> **YOUR GOAL**
Keep only the lines in the listing below that contain the string "Emniyet", and copy each one out. Matching is case-sensitive.

> **EXERCISE MATERIALS**
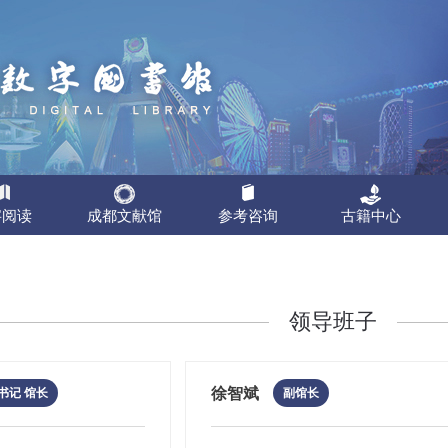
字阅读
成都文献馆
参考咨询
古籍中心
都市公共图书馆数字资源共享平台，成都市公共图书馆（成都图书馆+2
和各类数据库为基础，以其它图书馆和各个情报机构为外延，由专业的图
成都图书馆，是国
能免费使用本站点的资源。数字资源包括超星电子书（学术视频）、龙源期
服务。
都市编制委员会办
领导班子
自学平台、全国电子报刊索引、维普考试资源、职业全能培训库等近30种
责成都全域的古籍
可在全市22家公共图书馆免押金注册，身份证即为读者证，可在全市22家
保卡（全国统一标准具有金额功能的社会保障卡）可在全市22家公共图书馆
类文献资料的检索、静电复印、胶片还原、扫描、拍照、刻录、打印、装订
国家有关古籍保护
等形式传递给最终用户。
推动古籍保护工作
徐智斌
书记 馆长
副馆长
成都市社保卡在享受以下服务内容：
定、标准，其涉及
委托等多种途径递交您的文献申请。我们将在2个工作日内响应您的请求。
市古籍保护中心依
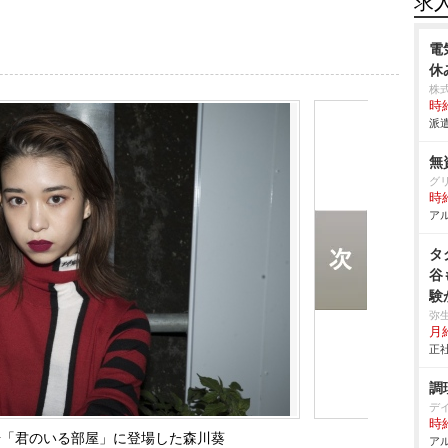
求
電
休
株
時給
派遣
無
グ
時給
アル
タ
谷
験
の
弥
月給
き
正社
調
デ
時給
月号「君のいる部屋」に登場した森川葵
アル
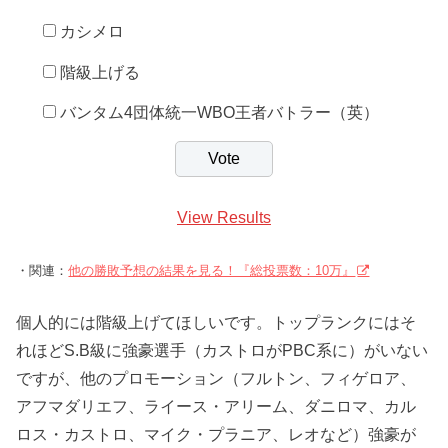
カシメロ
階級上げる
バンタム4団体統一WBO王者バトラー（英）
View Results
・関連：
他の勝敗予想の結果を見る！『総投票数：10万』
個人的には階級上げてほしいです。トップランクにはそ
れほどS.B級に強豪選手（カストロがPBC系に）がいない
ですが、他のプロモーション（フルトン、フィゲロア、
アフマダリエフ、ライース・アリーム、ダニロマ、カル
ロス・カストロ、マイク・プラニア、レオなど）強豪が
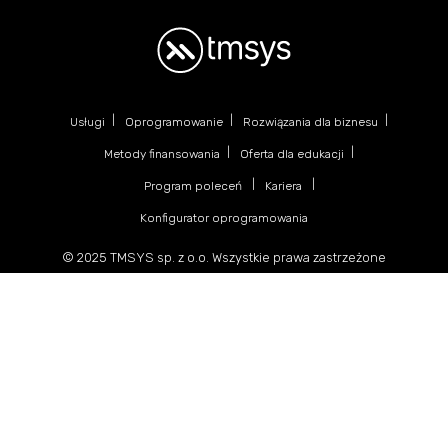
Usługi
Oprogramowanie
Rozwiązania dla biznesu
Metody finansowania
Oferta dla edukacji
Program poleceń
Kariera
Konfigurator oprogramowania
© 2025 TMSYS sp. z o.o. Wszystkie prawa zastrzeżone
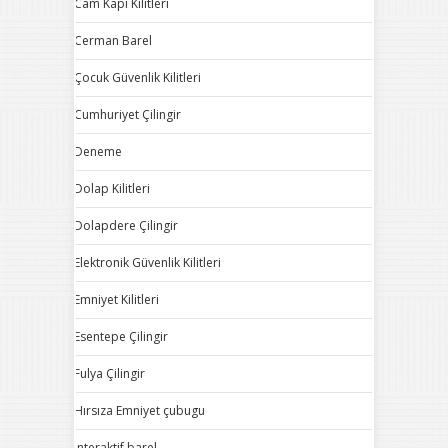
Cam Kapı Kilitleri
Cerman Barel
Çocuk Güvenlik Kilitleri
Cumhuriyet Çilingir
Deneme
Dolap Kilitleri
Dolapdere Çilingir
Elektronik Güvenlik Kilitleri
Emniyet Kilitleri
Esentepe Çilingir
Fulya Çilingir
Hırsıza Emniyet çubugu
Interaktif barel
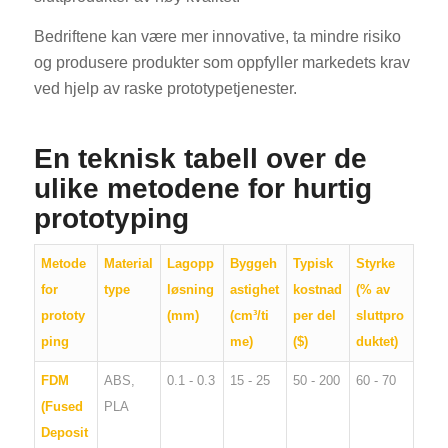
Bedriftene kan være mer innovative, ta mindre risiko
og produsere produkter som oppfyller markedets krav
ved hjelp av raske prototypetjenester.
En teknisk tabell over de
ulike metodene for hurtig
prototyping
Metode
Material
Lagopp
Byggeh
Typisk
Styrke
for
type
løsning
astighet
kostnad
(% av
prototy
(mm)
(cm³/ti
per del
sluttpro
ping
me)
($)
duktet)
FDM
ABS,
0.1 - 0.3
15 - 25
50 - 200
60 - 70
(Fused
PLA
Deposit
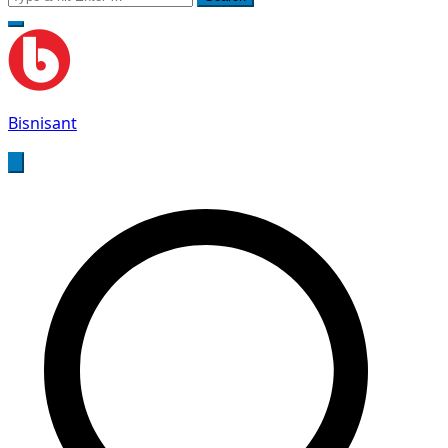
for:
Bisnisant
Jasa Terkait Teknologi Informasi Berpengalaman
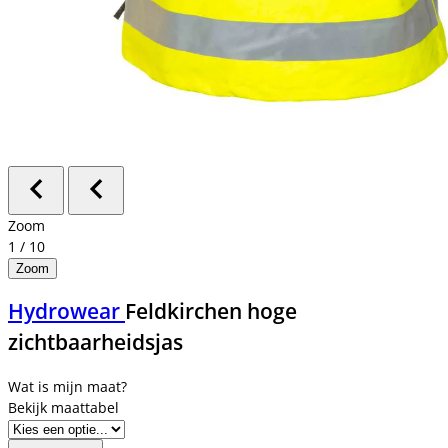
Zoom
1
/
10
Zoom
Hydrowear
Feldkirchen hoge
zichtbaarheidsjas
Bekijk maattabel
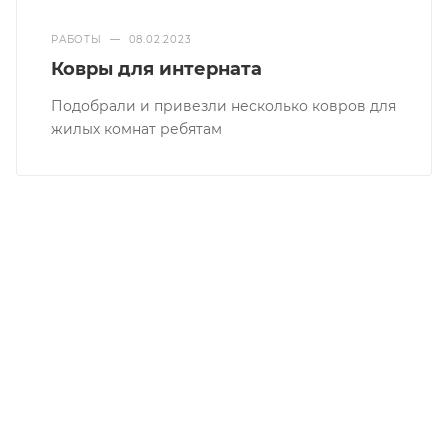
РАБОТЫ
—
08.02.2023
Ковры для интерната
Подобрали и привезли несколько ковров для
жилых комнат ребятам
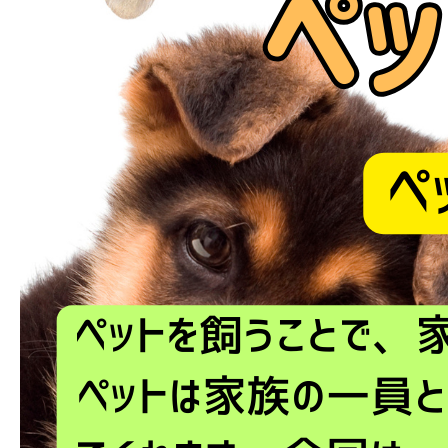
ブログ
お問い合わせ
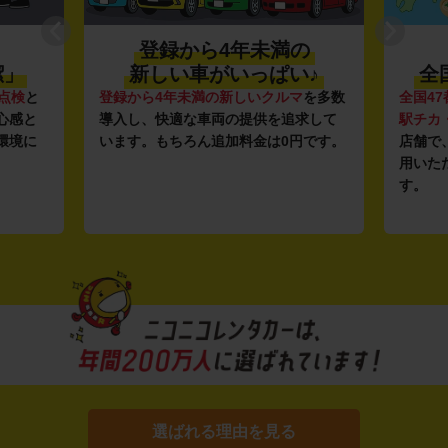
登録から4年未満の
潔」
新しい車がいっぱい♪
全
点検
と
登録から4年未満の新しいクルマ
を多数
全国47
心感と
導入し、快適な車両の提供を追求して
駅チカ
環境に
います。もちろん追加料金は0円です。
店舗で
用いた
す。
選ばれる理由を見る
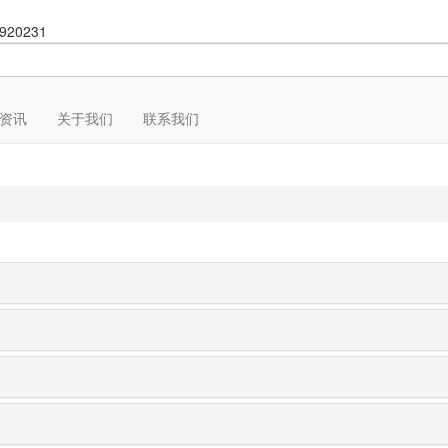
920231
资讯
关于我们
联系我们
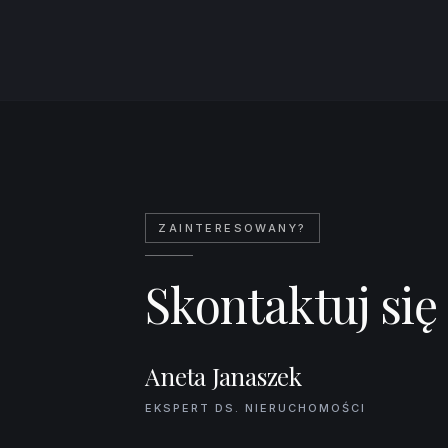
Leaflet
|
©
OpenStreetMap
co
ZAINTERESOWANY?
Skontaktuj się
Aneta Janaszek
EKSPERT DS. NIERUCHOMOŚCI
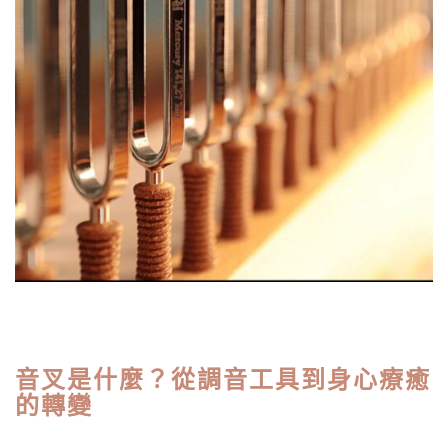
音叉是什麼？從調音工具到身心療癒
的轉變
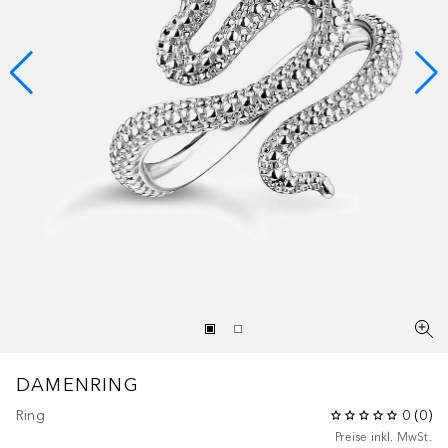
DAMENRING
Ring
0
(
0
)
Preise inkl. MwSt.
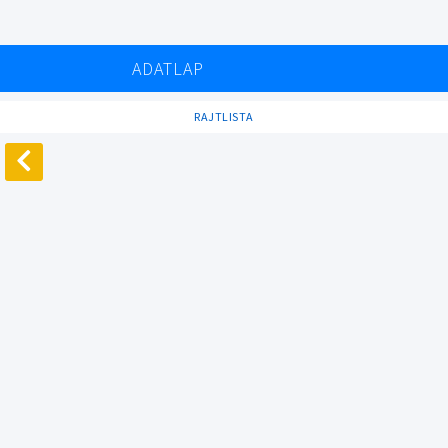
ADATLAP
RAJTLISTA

==

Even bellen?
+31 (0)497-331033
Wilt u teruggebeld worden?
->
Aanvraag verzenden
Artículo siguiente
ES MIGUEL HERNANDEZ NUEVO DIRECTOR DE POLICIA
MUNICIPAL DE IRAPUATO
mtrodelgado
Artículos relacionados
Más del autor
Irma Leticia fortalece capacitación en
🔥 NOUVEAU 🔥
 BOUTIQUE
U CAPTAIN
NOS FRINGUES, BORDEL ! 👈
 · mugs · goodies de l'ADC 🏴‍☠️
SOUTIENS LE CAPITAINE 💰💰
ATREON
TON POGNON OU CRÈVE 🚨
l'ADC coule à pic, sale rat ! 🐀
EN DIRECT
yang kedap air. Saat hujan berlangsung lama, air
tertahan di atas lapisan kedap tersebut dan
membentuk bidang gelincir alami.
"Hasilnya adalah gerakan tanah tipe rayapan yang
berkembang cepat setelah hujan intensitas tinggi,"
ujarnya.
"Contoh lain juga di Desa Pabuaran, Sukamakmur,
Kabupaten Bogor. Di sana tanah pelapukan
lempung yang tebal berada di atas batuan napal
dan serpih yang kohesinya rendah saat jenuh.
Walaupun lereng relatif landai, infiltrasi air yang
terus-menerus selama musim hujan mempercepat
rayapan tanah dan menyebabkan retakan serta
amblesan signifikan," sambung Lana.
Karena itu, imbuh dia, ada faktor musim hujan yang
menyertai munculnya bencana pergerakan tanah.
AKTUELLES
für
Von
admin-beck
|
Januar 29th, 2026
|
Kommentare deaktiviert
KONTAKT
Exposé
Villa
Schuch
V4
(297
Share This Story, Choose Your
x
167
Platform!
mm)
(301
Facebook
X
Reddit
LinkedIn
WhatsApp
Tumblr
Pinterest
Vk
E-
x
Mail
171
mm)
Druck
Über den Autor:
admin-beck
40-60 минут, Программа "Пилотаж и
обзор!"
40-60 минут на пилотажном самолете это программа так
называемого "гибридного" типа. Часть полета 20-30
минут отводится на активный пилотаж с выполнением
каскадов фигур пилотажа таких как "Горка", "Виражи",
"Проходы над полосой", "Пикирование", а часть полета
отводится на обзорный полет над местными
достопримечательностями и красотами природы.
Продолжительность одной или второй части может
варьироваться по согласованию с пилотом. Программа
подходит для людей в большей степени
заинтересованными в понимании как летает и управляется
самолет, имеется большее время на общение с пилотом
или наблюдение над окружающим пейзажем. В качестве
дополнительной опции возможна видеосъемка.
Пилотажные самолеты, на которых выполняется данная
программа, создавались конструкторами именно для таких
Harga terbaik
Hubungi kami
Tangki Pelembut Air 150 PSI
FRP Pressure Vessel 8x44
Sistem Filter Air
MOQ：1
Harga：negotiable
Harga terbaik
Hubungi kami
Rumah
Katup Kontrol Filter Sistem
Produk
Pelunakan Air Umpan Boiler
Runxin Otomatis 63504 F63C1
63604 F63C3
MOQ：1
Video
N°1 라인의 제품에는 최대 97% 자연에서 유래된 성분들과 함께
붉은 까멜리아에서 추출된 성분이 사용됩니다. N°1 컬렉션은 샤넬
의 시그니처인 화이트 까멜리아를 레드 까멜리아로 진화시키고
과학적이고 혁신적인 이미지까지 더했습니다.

> **RESULT OF THE EXERCISE**
Emniyet Kilitleri
Hırsıza Emniyet çubugu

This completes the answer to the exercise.